A banalização do acesso à informação trouxe consigo infinitas vantagens, mas também um perigo. Perdeu-se a paciência pela vulgaridade. Com a partilha e repartilha da informação, copy e paste desta e daquela fonte, contar histórias credíveis, mas ao mesmo tempo surpreendentes, trouxe ao de cima um talento muito apreciado. O storytelling é a competência de saber transmitir uma informação mesmo que técnica, mas envolta numa história, capaz de cativar quem a vê, ouve, saboreia, cheira ou sente.

Experience science

A eficiência da disciplina do design na sua relação com os negócios das marcas e organizações é uma das premissas essenciais do papel do designer. Tudo na experiência pode ser avaliado em tempo real, através de métricas e aferição de metas quantitativas mas também qualitativas. A experience science é a competência no design que pode ajudar a sistematizar dados e factos que permitem avaliar a qualidade da experiência que é oferecida às pessoas e o impacto disso nos negócios.

Voltando ao presente…

Todas estas competências são um mero exercício de futurologia. Ainda assim, é bom tentar imaginar o futuro. Com todo o grau de incerteza que isso acarreta, se não soubermos para onde caminhamos, dificilmente atingiremos algum objetivo.

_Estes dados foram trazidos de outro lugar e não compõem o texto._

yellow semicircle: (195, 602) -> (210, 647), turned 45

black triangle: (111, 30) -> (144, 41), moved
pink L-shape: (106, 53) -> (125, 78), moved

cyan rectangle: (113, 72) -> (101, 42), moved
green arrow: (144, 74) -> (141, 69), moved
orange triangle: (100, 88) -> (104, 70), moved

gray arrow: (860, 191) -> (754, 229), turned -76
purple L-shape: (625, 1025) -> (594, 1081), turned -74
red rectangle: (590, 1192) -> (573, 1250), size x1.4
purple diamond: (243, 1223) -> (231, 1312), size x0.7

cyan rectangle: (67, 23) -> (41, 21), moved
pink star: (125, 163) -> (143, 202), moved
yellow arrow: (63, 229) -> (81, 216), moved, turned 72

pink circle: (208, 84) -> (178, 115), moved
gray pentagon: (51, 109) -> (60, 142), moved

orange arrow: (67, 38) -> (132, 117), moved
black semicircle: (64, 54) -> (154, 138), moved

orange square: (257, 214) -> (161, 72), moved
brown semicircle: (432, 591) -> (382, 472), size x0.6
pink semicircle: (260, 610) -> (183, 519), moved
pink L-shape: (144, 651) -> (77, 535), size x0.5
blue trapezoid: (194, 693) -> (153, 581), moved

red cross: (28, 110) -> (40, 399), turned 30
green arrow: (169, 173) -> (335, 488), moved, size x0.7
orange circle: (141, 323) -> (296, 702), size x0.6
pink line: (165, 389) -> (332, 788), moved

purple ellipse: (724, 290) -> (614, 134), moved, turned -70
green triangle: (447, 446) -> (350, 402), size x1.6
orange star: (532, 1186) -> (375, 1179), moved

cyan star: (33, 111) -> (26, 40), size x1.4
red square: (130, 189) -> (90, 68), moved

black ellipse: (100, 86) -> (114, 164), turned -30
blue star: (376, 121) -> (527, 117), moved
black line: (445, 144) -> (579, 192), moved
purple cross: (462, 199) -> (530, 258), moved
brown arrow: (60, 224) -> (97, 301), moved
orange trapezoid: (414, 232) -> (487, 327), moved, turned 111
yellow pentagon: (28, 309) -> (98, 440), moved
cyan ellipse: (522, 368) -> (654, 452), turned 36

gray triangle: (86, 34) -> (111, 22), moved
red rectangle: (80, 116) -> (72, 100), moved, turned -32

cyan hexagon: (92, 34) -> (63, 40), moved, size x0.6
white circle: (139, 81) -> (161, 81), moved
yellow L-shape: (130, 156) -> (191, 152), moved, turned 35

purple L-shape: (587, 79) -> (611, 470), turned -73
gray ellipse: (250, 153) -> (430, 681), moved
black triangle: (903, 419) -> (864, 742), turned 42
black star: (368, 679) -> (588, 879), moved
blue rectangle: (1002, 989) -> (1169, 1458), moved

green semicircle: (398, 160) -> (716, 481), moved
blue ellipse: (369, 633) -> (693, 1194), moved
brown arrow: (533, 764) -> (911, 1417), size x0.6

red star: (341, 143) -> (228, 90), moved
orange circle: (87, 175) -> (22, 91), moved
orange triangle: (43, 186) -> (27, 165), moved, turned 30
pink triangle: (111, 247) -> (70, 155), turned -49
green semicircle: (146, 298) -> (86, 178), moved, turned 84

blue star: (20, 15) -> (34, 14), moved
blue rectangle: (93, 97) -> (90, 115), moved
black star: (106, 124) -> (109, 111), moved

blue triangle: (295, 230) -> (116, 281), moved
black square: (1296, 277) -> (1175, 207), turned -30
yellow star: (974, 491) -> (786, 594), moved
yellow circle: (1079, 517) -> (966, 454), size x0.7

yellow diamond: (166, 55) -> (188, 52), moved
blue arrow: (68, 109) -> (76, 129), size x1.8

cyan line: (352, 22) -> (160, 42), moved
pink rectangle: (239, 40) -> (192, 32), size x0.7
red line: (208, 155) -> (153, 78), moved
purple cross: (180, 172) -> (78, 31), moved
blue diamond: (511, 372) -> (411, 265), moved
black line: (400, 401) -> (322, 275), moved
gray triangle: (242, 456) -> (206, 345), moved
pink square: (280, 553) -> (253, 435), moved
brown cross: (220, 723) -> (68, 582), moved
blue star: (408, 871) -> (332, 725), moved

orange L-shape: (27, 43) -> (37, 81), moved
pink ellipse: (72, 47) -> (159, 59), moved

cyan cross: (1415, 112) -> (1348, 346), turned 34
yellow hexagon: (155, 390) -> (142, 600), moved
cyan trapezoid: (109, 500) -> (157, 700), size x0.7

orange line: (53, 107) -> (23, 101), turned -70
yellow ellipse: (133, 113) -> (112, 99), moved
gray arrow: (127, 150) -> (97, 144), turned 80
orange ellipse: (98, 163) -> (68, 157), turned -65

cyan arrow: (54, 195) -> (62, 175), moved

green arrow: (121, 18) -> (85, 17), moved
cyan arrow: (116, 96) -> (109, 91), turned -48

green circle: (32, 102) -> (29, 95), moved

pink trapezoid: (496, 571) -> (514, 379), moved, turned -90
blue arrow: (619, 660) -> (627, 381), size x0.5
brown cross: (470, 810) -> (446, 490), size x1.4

No que toca às competências associadas à disciplina do design, existe um desafio ainda maior, que porventura não é do futuro, mas sim do presente. A padronização do perfil do designer tem as suas vantagens. Torna mais fácil o planeamento em grande escala. Contudo, padronizar em demasia aquilo que são as competências dos perfis de designers de uma equipa, tem também o demérito de deixar de lado a capacidade de explorar o imprevisto. Misturar talentos, competências e conceitos que à partida podem parecer inusitados, criando pelo caminho novas e diferenciadoras soluções.

Nem todos os profissionais são iguais e ainda bem. É esta mistura, muitas vezes caótica, que dá ao design, seja qual for a sua vertente, agora ou no futuro, a capacidade de acrescentar valor, ver para lá do evidente e imaginar um futuro que ainda está por criar.